Уорик раздраженно повторил:
— Юстин — мой брат. Клинтон — управляющий поместьем. Матильда — экономка. Она хорошо знает свое дело, и если ты будешь ее слушаться и следовать ее указаниям, то без труда сумеешь вести себя как настоящая титулованная особа. Все они давно живут с Четхэмами; и Четхэм — их родной дом так же, как и мой. На первый взгляд может показаться, что я управляю землей и поместьем единолично, но на самом деле мы живем в полном согласии. И я не выношу жестокости. Тебе ясно?
Ондайн не терпелось заполучить обратно свою тарелку. Вот бы взглянуть на выражение его лица, если бы он узнал, что она владела имением куда более высокого ранга, чем его поместье где-то в глухом краю. Интересно, за кого он ее принимает?
Ондайн изобразила невинность во взгляде.
— Дорогой лорд Четхэм! Я постараюсь сделать все возможное, чтобы удержаться от применения общераспространенных мер наказания и не пороть ваших слуг. Я правильно поняла ваши пожелания?
Он с недовольным видом отодвинулся от нее.
— Да, правильно, мадам, и еще: научитесь придерживать язык!
Они долго испытывали друг друга взглядами. Ондайн потупилась первой. Она оправила оборки на платье и признала правоту графа хотя бы в одном: ей хватило совсем немного еды, чтобы насытиться. Теперь надо показаться робкой и уступчивой и не вызывать подозрений.
— Искренне прошу простить меня, — сказала она застенчиво.
— Ну что ж, ничто не мешает мне поверить в вашу искренность, — ответил граф непривычно мягким голосом.
Девушка испытующе посмотрела на него и перевела разговор на другую тему:
— Когда я стояла под тайбернским деревом, Джек обмолвился, что, может быть, я выхожу замуж за чудовище. Неужели вы чудовище, милорд Четхэм?
Он скрипнул зубами и глотнул эля.
— Чудовище нарисовано на моем оружии, вот и все.
— Умоляю, расскажите, какое оно?
Он без интереса посмотрел на нее и сухо пояснил:
— Что-то вроде дракона. Мифическое животное. Говорят, однажды один из таких зверей прибрел из лесов, чтобы защитить саксов от норманнов… и роялистов — от своры Кромвеля. Живьем я пока видел только одного — самого себя, остальные — на картинах и в сказках.
Ондайн грустно улыбнулась, оценив очарование его усмешки. Сытая, умытая, в новом платье, с мыслями о предстоящей свободе, теперь она с удовольствием болтала, стараясь вызвать доверие и усыпить бдительность лорда Четхэма.
— Значит, вы становитесь чудовищем, когда беретесь за оружие? Он слегка наклонил голову и приподнял бровь.

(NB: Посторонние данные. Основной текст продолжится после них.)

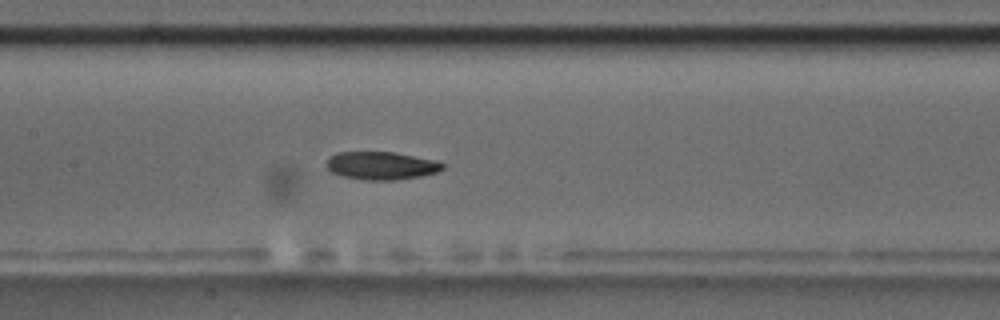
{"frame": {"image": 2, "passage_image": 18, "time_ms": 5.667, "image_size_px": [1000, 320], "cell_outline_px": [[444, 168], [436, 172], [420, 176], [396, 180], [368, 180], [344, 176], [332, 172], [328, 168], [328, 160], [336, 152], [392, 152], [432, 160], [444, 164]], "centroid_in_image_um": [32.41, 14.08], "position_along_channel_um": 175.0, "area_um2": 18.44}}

— Мы становимся теми, за кого нас принимают, не правда ли?
— Да, вроде того. Значит, все вас принимают за чудовище?
— Как я могу судить за всех?
Она допила бокал и, лениво поигрывая им, принялась внимательно изучать Уорика, будто нашла новый повод для раздумья.
— Ах, мой лорд Четхэм, мне кажется, я знаю, когда вы становитесь чудовищем.
— Неужели? Но тогда вам должно быть известно, что в этих случаях чудовище легко приручить. И кстати, моя дорогая госпожа, меня нарекли при рождении Уориком. Так что по возможности зовите меня по имени.
Вдруг он потянулся через стол, как будто случайно задел ее грудь и поймал пальцами ее локон. Ондайн вспыхнула. У нее перехватило дыхание от негодования и одновременно чувства беспомощности. Он, казалось, не замечал ее состояния.
— Ты и в самом деле очень красива, — задумчиво произнес Уорик, как будто смакуя эту мысль, — для простолюдинки.
Рассердившись, она вырвала из его руки прядь и отодвинулась подальше к стене.
— Значит, простые люди, по-вашему, отвратительны, лорд Четхэм?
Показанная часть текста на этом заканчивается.